To push the envelope even further, Azzurra Cox of City Lab writes about a “park in a cart” constructed by a theatre group to bring youth play activities to different neighborhoods in the highest altitude city in the world.
But proving that parklets, for all their benefits, can still make for troublesome public policy, Nosh documents the birthing pains of a parklet policy in Berkeley.
Coincidentally, parklets arose again during an even more recent visit to Ray’s. A young planner, who spent his youth in Petaluma and has now returned to assist aging parents while getting his career underway in San Francisco, had asked to chat about urbanism in Petaluma. We spent an enjoyable hour in the tavern talking about the opportunities and constraints in our shared community.

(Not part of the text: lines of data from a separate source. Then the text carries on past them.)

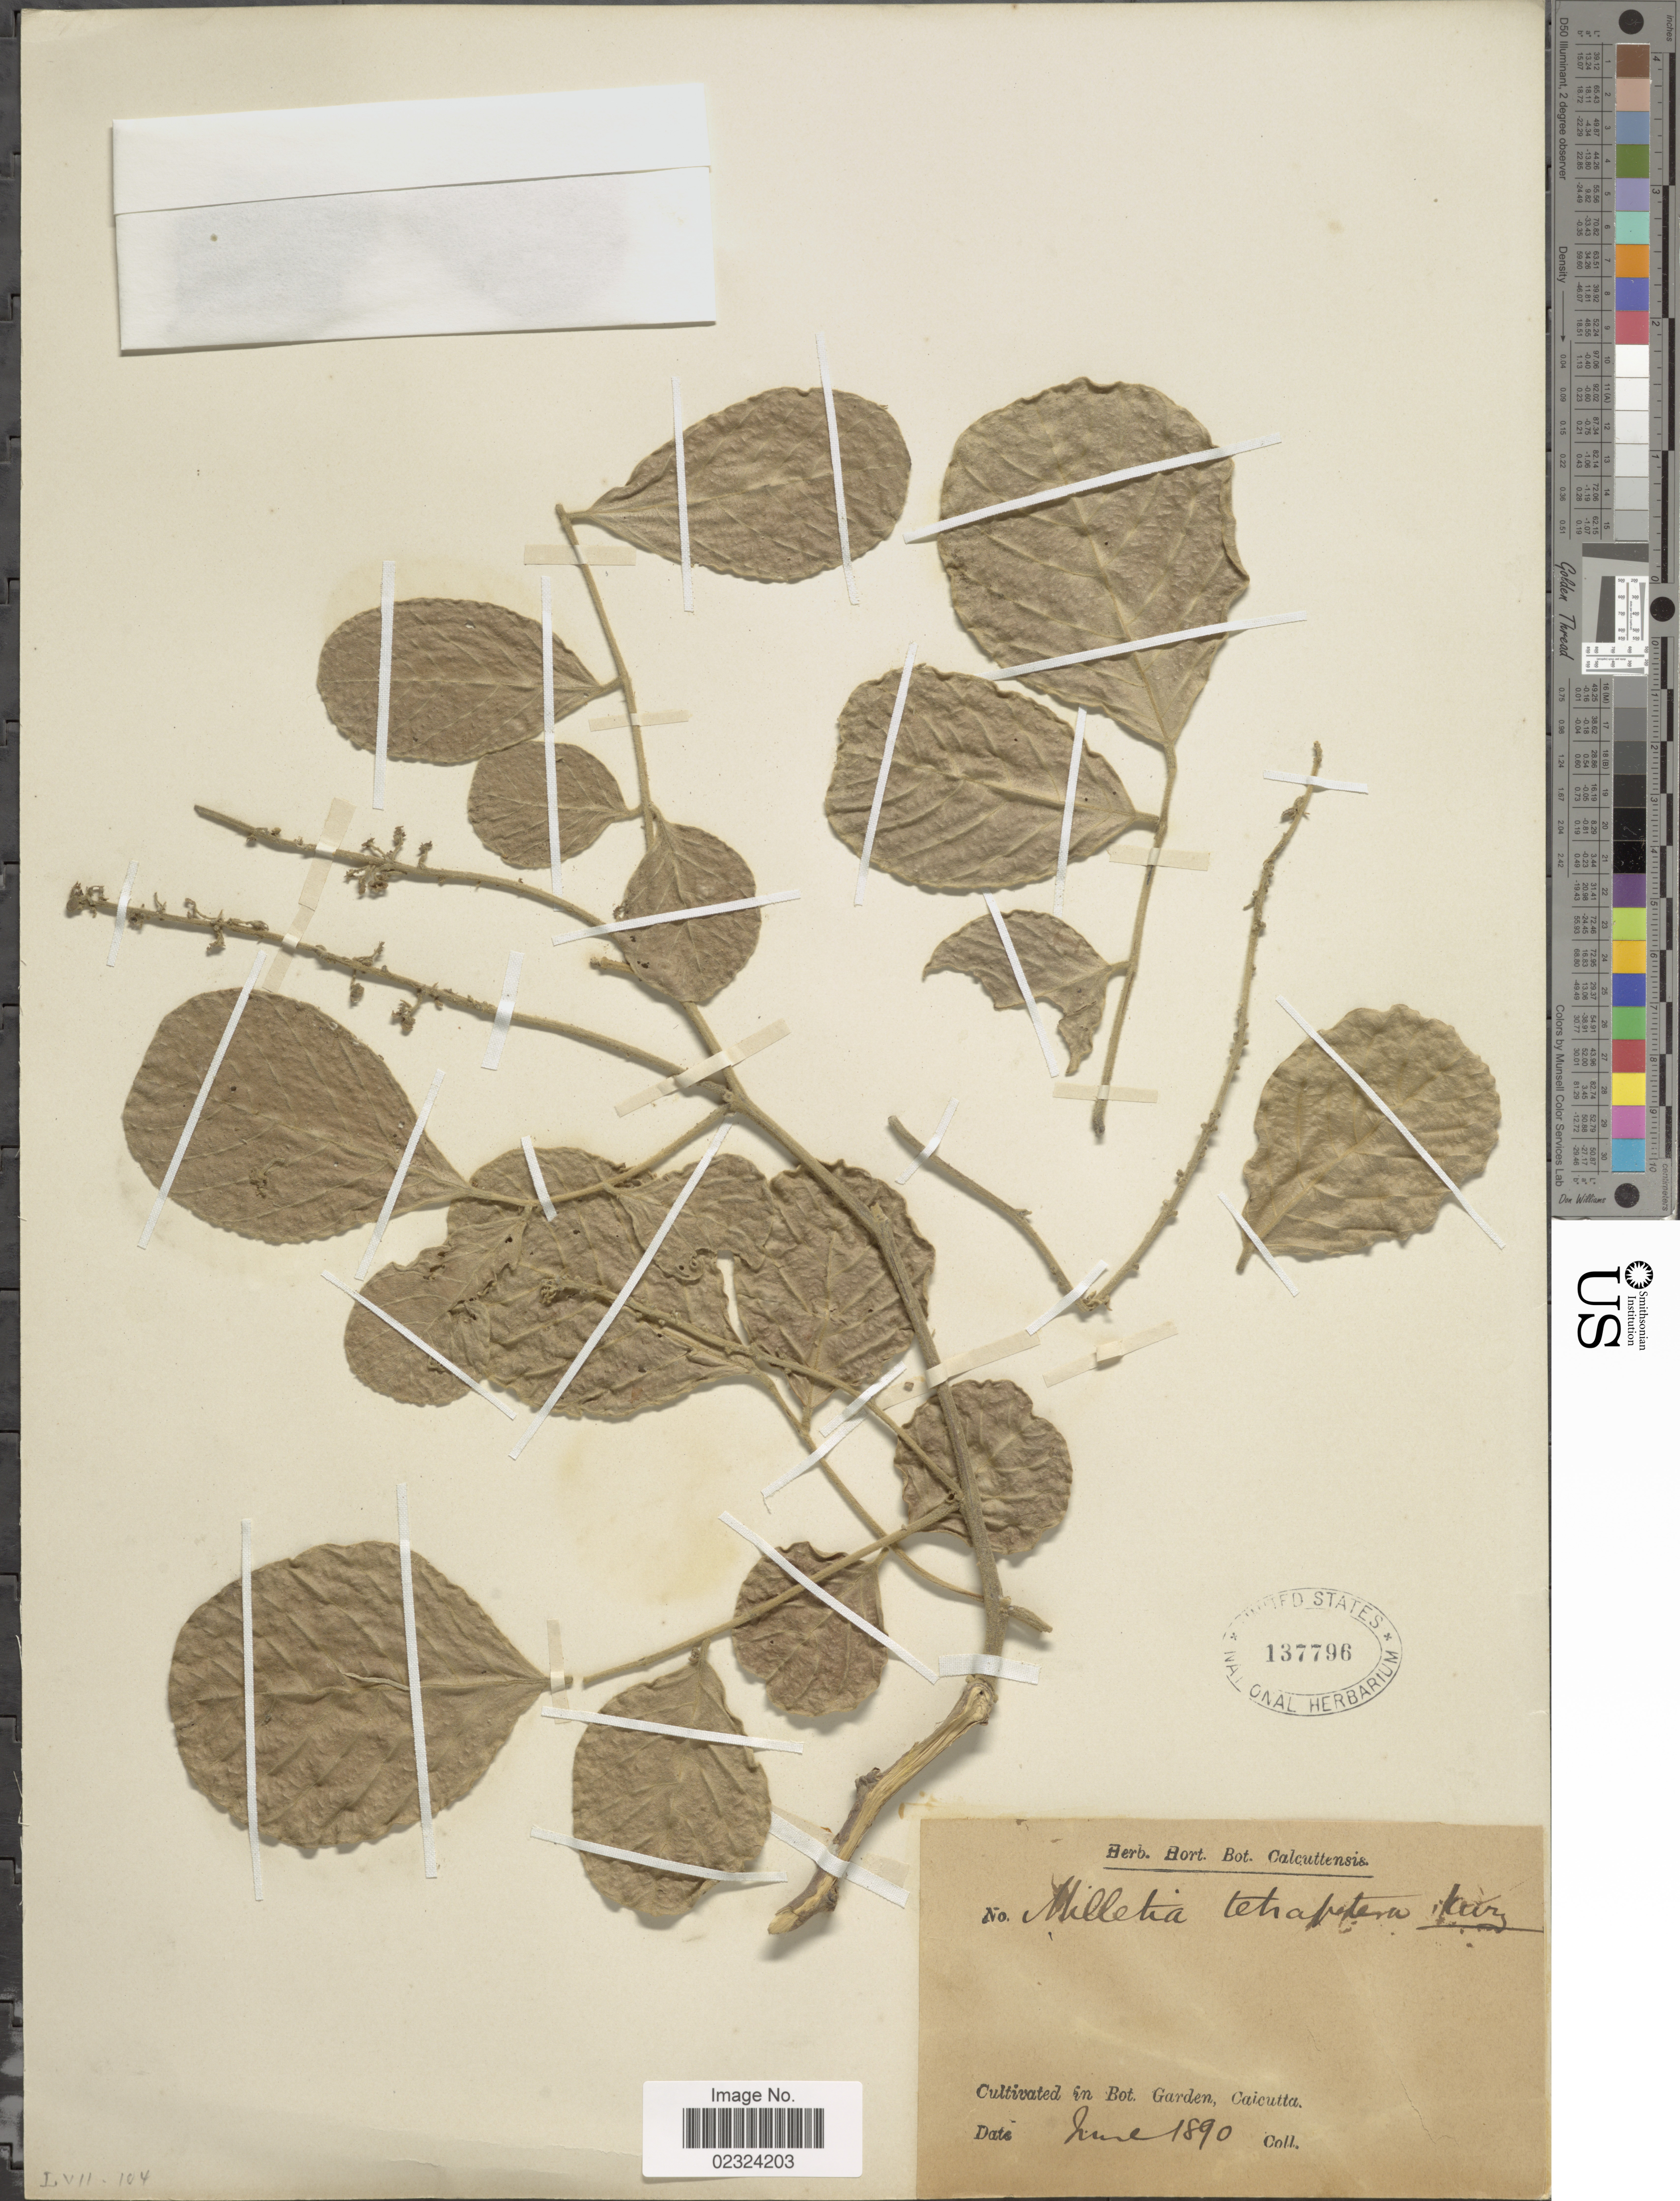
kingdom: Plantae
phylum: Tracheophyta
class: Magnoliopsida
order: Fabales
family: Fabaceae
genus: Millettia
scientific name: Millettia tetraptera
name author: Kurz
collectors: ex Herb. Hort. Bot. Calcuttensis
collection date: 1890-06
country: India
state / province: West Bengal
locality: Cultivated in Bot. Garden, Calcutta.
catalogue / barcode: US 137796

But the conversation really took flight when he spoke of the give-back that he had planned for the town of his youth. Having spent the final years of his college career in Oregon, he was enthralled by parklets and had a cellphone filled with photos of parklets in East Portland. He now intended to help Petaluma develop its first parklet policy and had already begun meeting with local community groups to gather support.
We quickly lassoed the Ray’s owner, made mutual introductions, shared parklet stories, and agreed that among us were the key members of a team that would bring a parklet plan to Petaluma.
As a result, one of my tasks for the near-term future is helping to identify the best route to that plan. If anyone wishes to assist, let me know.
This is an effort I’m making because I’m convinced, unlike at least one curmudgeonly citizen, that parklets, whether at Ray’s or elsewhere in Petaluma, would be great community additions.